Alguns instantes volvidos, S.Pedro voltou a sentar-se na sua cadeira e não disse palavra até que, de repente, surge alguém engravatado com ar espantado e, claramente, a não perceber onde estava.

 

 

- Ora bem. Já aqui está o seu advogado. Informo-o de que estamos perante o Juízo Final do seu cliente. Como ele não falava sem ser na sua presença, tivemos de o chamar. Retomando então, volto a pedir que me dê uma razão para não ir para o Inferno - insistiu S.Pedro.

 

 

- Meríssimo, o meu cliente sempre foi honesto e sempre revelou ter bom coração em vida.

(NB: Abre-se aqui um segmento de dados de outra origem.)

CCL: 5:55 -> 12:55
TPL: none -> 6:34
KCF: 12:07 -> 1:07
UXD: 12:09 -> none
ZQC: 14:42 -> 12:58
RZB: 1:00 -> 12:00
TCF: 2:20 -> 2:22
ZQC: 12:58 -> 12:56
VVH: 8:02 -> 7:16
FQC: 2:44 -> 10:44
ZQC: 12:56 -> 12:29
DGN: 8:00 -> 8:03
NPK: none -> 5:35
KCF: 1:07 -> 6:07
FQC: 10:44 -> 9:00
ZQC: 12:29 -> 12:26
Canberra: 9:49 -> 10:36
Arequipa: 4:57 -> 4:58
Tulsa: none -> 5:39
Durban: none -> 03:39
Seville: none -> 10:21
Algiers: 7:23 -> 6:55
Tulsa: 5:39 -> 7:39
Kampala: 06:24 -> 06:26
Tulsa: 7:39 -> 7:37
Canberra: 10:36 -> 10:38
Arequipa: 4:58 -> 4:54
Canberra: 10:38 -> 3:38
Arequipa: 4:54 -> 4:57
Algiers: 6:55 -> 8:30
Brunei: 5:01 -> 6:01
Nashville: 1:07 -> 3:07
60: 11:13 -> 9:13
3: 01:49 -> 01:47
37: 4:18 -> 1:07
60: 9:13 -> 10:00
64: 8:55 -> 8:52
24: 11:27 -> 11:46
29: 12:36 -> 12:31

Parece-me razão suficiente para ir para o Céu - atirou o advogado.

 

 

- Desde que aqui chegou que o seu cliente tem feito troça da Instituição Divina. Com este comportamento, de que forma é que lhe posso conceder o Céu? - perguntou a santidade.

 

 

- Meritíssimo, o meu cliente é ateu - declarou firmemente. Depois de uma pausa retomou - Ou pelo menos isso era o que nós achávamos. Neste momento está diante dos seus olhos que não tem razão e o facto de manter a postura só prova que é tolo. Sendo tolo a sua condição, peço ao Meritíssimo que o considere inimputável. Não tem qualquer responsabilidade sobre os juízos de valor que faz - argumentou o advogado.

 

 

- Isso é mesmo verdade? Recordo que está sob juramento! - disse o santo ameaçando o homem.

 

 

- Sim - respondeu peremptoriamente o homem.

 

 

- Assim sendo, e um pouco contra a minha vontade, declaro que pode ir para o Céu - declarou S. Pedro, batendo de seguida com o martelo na secretária. Depois, carregou num botão e as portas do Céu abriram. Hoje em dia é tudo tecnológico. Até nas Portas do Céu. Antigamente, nos inícios de S.Pedro, tinha de se levantar para ir abrir a porta. Às vezes esquecia-se da chave lá dentro e ficava trancado do lado de fora. Agora era bastante mais fácil. A tecnologia só tinha vindo ajudar a Eternidade. 

 

 

Depois de o homem ter arrepiado caminho em direcção ao Céu, dirigiu-se novamente ao advogado:

 

 

- É a sua vez. Não me vou alongar. Tendo em conta que é advogado, vai para o Inferno - informou S.Pedro.



Depois disto, o advogado interpôs recursos atrás de recursos e até hoje não se sabe qual é a decisão.